Brano fornito =
Una linea seguita dal Comune di Montefiascone che, nel maggio del 2019, ha pubblicato un’ordinanza “dissuasiva” che non vieta espressamente l’impianto di nuovi noccioleti ma pone una serie di condizioni che ne rendono effettivamente difficile la realizzazione con multe, in caso di trasgressione, fino a 20 mila euro. Oltre che una forte stretta sull’utilizzo dei pesticidi, fra cui il bando totale del glifosate, i proprietari dovranno sottoporsi ad una valutazione d’incidenza da parte dello stesso Comune che intende far applicare alla lettera i dettami dell’agricoltura integrata. L’ordinanza, si specifica, è valida sia per i noccioleti da impiantare sia per quelli già impiantati. Un approccio più pragmatico, dunque, che intende favorire una fase di transizione che rispetti i diritti costituzionali e ponga il Comune al riparo da possibili beghe legali.
Un noccioleto “chiavi in mano”
La questione dei noccioleti, è evidente, non riguarda oramai pochi territori lontani e disconnessi. Le monocolture intensive di nocciole si espandono, al contrario, a macchia d’olio passando oltre quando trovano un ostacolo. L’obiettivo di associazioni e amministrazioni locali è quello di fare rete, di mettere in comune le problematiche e le soluzioni di fronte ad un attacco oramai ben identificabile.
Un recente convegno, tenutosi ad Orvieto ha rappresentato la prima importante occasione di mettere a confronto rappresentanti di territori diversi. Nuovi eventi sono in programma per rafforzare il network che intende strutturarsi come Rete Nazionale. L’ordinanza di Montefiascone rappresenta, da questo punto di vista, un precedente importante che non segna solo un’importante affermazione in sede legale ma che conferma anche l’importanza del lavoro delle associazioni di cittadini che si oppongono allo sfruttamento indiscriminato del loro territorio. Il fiume in piena delle nocciole continua a correre attraverso regioni, province e comuni ma la richiesta per un nuovo modello produttivo, rispettoso dei paesaggi, dei suoli, dell’acqua, della biodiversità e che non si basi sull’estrazione della materia prima ma piuttosto sulla valorizzazione della filiera locale, si leva sempre più forte e chiara sia dai territori in cui le monocolture sono già state impiantate sia da quelli che guardano con apprensione l’avanzare dell’onda corilicola.

Dati forniti =
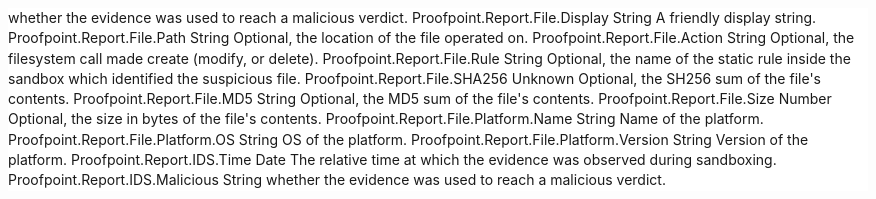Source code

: <td style="width: 311px;">whether the evidence was used to reach a malicious verdict.</td>
</tr>
<tr>
<td style="width: 334px;">Proofpoint.Report.File.Display</td>
<td style="width: 63px;">String</td>
<td style="width: 311px;">A friendly display string.</td>
</tr>
<tr>
<td style="width: 334px;">Proofpoint.Report.File.Path</td>
<td style="width: 63px;">String</td>
<td style="width: 311px;">Optional, the location of the file operated on.</td>
</tr>
<tr>
<td style="width: 334px;">Proofpoint.Report.File.Action</td>
<td style="width: 63px;">String</td>
<td style="width: 311px;">Optional, the filesystem call made create (modify, or delete).</td>
</tr>
<tr>
<td style="width: 334px;">Proofpoint.Report.File.Rule</td>
<td style="width: 63px;">String</td>
<td style="width: 311px;">Optional, the name of the static rule inside the sandbox which identified the suspicious file.</td>
</tr>
<tr>
<td style="width: 334px;">Proofpoint.Report.File.SHA256</td>
<td style="width: 63px;">Unknown</td>
<td style="width: 311px;">Optional, the SH256 sum of the file's contents.</td>
</tr>
<tr>
<td style="width: 334px;">Proofpoint.Report.File.MD5</td>
<td style="width: 63px;">String</td>
<td style="width: 311px;">Optional, the MD5 sum of the file's contents.</td>
</tr>
<tr>
<td style="width: 334px;">Proofpoint.Report.File.Size</td>
<td style="width: 63px;">Number</td>
<td style="width: 311px;">Optional, the size in bytes of the file's contents.</td>
</tr>
<tr>
<td style="width: 334px;">Proofpoint.Report.File.Platform.Name</td>
<td style="width: 63px;">String</td>
<td style="width: 311px;">Name of the platform.</td>
</tr>
<tr>
<td style="width: 334px;">Proofpoint.Report.File.Platform.OS</td>
<td style="width: 63px;">String</td>
<td style="width: 311px;">OS of the platform.</td>
</tr>
<tr>
<td style="width: 334px;">Proofpoint.Report.File.Platform.Version</td>
<td style="width: 63px;">String</td>
<td style="width: 311px;">Version of the platform.</td>
</tr>
<tr>
<td style="width: 334px;">Proofpoint.Report.IDS.Time</td>
<td style="width: 63px;">Date</td>
<td style="width: 311px;">The relative time at which the evidence was observed during sandboxing.</td>
</tr>
<tr>
<td style="width: 334px;">Proofpoint.Report.IDS.Malicious</td>
<td style="width: 63px;">String</td>
<td style="width: 311px;">whether the evidence was used to reach a malicious verdict.</td>
</tr>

Istruzioni =
A. Nel brano sui noccioleti, a quanto possono arrivare le multe previste dall'ordinanza del Comune di Montefiascone in caso di trasgressione?
B. Individua e ricopia tutte le righe che contengono la parola "which".

Soluzioni =
A. Fino a 20 mila euro.

B.
<td style="width: 311px;">Optional, the name of the static rule inside the sandbox which identified the suspicious file.</td>
<td style="width: 311px;">The relative time at which the evidence was observed during sandboxing.</td>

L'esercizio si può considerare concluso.